10. D’autre part, il n’y a pas lieu, dans les circonstances de l’espèce, de mettre à la charge de Mme A, le versement au centre hospitalier d’Arras d’une somme de 2 000 euros au titre de l’article L. 761-1 du code de justice administrative.
DÉCIDE :
Article 1er : Il n’y a pas lieu de statuer sur les conclusions de la requête de Mme A tendant à l’annulation de la décision du 9 juin 2022.
Article 2 : Le surplus des conclusions des parties est rejeté.

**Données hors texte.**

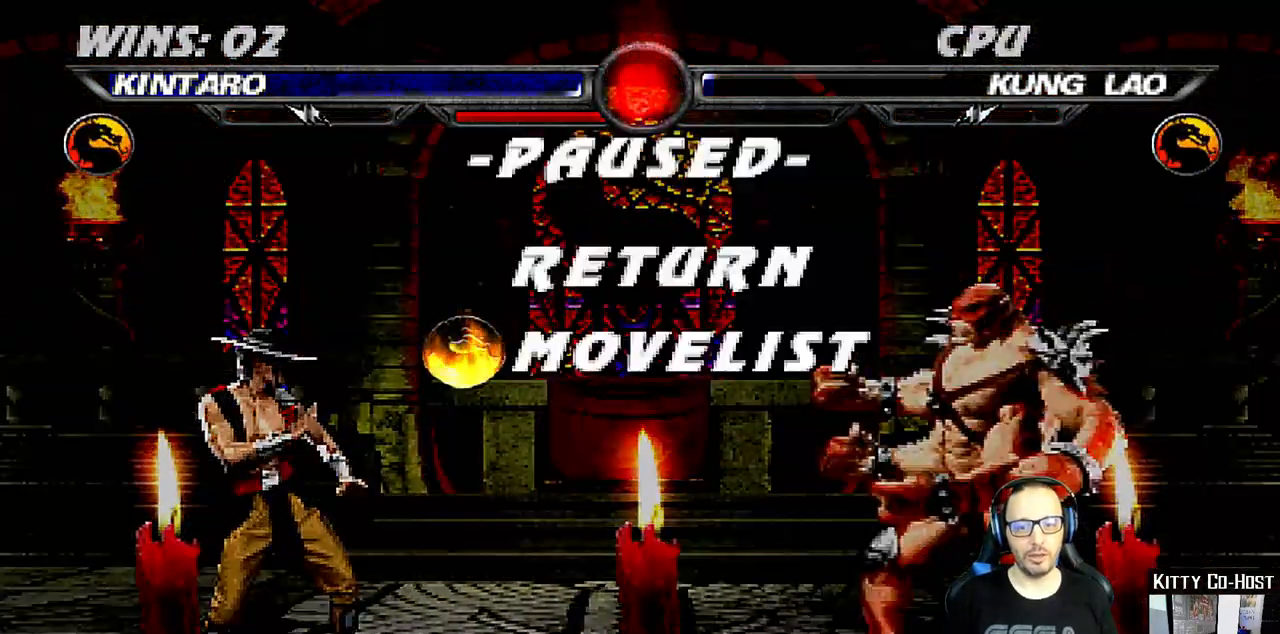
{"buttons": [], "left_stick": "center", "right_stick": "center", "events": [[33, "CROSS", "down"], [167, "CROSS", "up"]]}
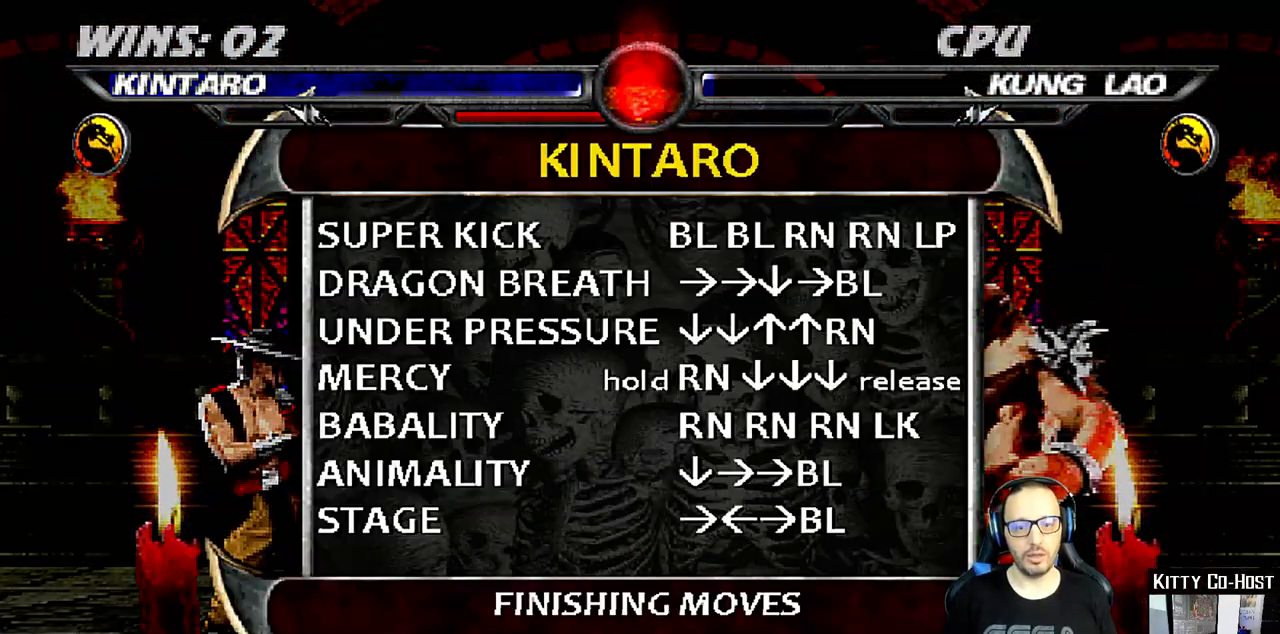
{"buttons": [], "left_stick": "center", "right_stick": "center", "events": []}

Article 3 : Le présent jugement sera notifié à Mme D A et au centre hospitalier d’Arras.
Délibéré après l’audience du 28 avril 2025, à laquelle siégeaient :
— M. Babski, premier conseiller faisant fonction de président,
— Mme Jaur, première conseillère,
— Mme Célino, première conseillère.
Rendu public par mise à disposition au greffe le 19 mai 2025.
La rapporteure,
Signé
A. JaurLe premier conseiller faisant fonction de président,
Signé
D. Babski
La greffière,
Signé
R. Pakula
La République mande et ordonne à la ministre du travail, de la santé, des solidarités et des familles en ce qui le concerne ou à tous commissaires de justice à ce requis en ce qui concerne les voies de droit commun contre les parties privées, de pourvoir à l’exécution du présent jugement.